Рассмотрим для примера сон о самовозвеличивании, в котором спящий пьет чай с английской королевой или запросто болтает с папой римским. Если тот, кому это приснилось, не шизофреник, то практическое толкование этой символики будет в значительной степени зависеть от сегодняшнего состояния его разума или от состояния его „я“. Если пациент переоценивает собственные достоинства, то легко показать (на ассоциативном материале) неадекватность и ребячливость его намерений, во многом обусловленных детским стремлением быть похожим на родителей или превзойти их Но если это случай неполноценности, когда всепроникающее чувство ненужности уже захлестнуло все положительные качества личности пациента, то было бы крайне неправильно еще более подавлять его показом того, какой он инфантильный, нелепый и даже испорченный. Это резко усилило бы его чувство незначительности, а также вызвало бы лишь сопротивление лечению.

■ ФРАГМЕНТ НАБОРА ДАННЫХ:
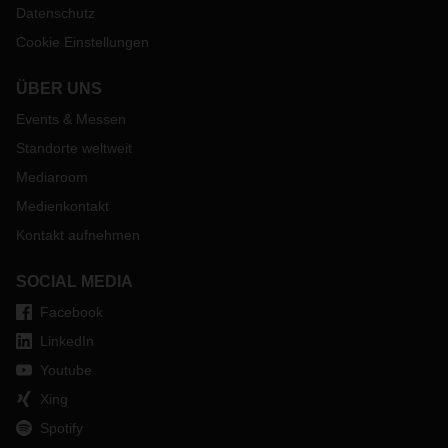
Datenschutz
Cookie Einstellungen
ÜBER UNS
Events & Messen
Standorte weltweit
Mediaroom
Medienkontakt
Kontakt aufnehmen
SOCIAL MEDIA
Facebook
LinkedIn
Youtube
Xing
Spotify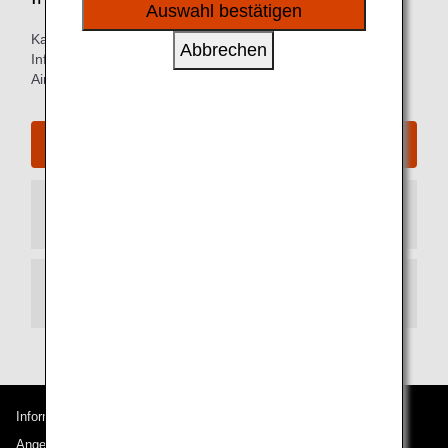
sozialen Medien und Werbung anzubieten.
Auswahl bestätigen
Karten der Ankunfts- und Abflugterminals und andere
Abbrechen
Informationen für Orientierung im Kansai International
Airport.
Website des Kansai International Airport
Ankunftsterminal
Abflugterminal
Informationen zu ANA
Angebote und Ankündigungen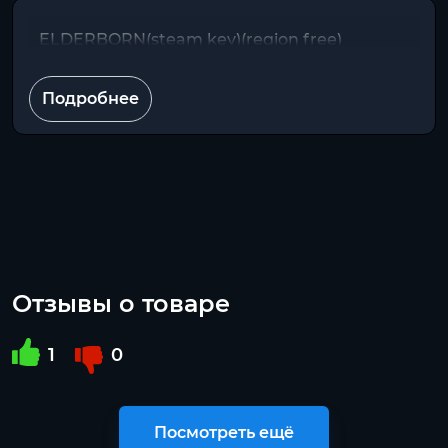
ELDERBORN(steam key)(region free)
Подробнее
Отзывы о товаре
1
0
Посмотреть ещё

■ ЗАДАНИЕ:
Пожалуйста, подхватите отрывок о толковании сна о самовозвеличивании и продолжите его после последнего предложения. Записи здесь никакой роли не играют.

■ ОТВЕТ К ЗАДАНИЮ:
Нет такого терапевтического метода или доктрины, которые подходили бы каждому больному, ибо любой пациент—это личность, находящаяся в своем особом состоянии. Я помню одного больного, лечение которого заняло девять лет. Каждый год я наблюдал его всего несколько недель, поскольку остальное время он находился за границей. С самого начала я понял, что его беспокоит, но столкнулся с тем, что малейшая попытка с моей стороны приблизиться к истине вызывала бурную защитную реакцию, угрожавшую перерасти в полный разрыв отношений. Нравилось мне это или нет, но я был вынужден предпринимать все усилил для того, чтобы сохранить отношения, и следовать его настроениям, которые, вслед за его снами, уводили нас далеко от сути его невроза. Тематика наших бесед была настолько широка, что я едва не винил себя в том, что ввожу в заблуждение пациента. Только лишь медленное, но заметное улучшение его состояния удерживало меня от того, чтобы раскрыть ему грубую истину.

На десятый год, однако, больной объявил себя полностью выздоровевшим и избавившимся от всех мучивших его расстройств. Я был крайне удивлен, так как теоретически он был неизлечим. Заметив мое изумление, он сказал, улыбнувшись (цитирую): „Больше всего я благодарен вам за безупречные чуткость и терпение, позволившие перехитрить болезненный источник невроза. Теперь я готов вам рассказать о нем. Если бы я мог раньше спокойно говорить об этом, то на первой же консультации рассказал бы все. Но тогда мои отношения с вами не сложились бы. Куда бы я тогда обратился? Я оказался бы моральным банкротом. За десять лет я научился доверять вам, и по мере роста моего доверия улучшалось и мое состояние. Я выздоровел, потому что этот постепенный процесс восстановил мою веру в самого себя. Теперь у меня достаточно сил, чтобы обсуждать терзавшую меня проблему“.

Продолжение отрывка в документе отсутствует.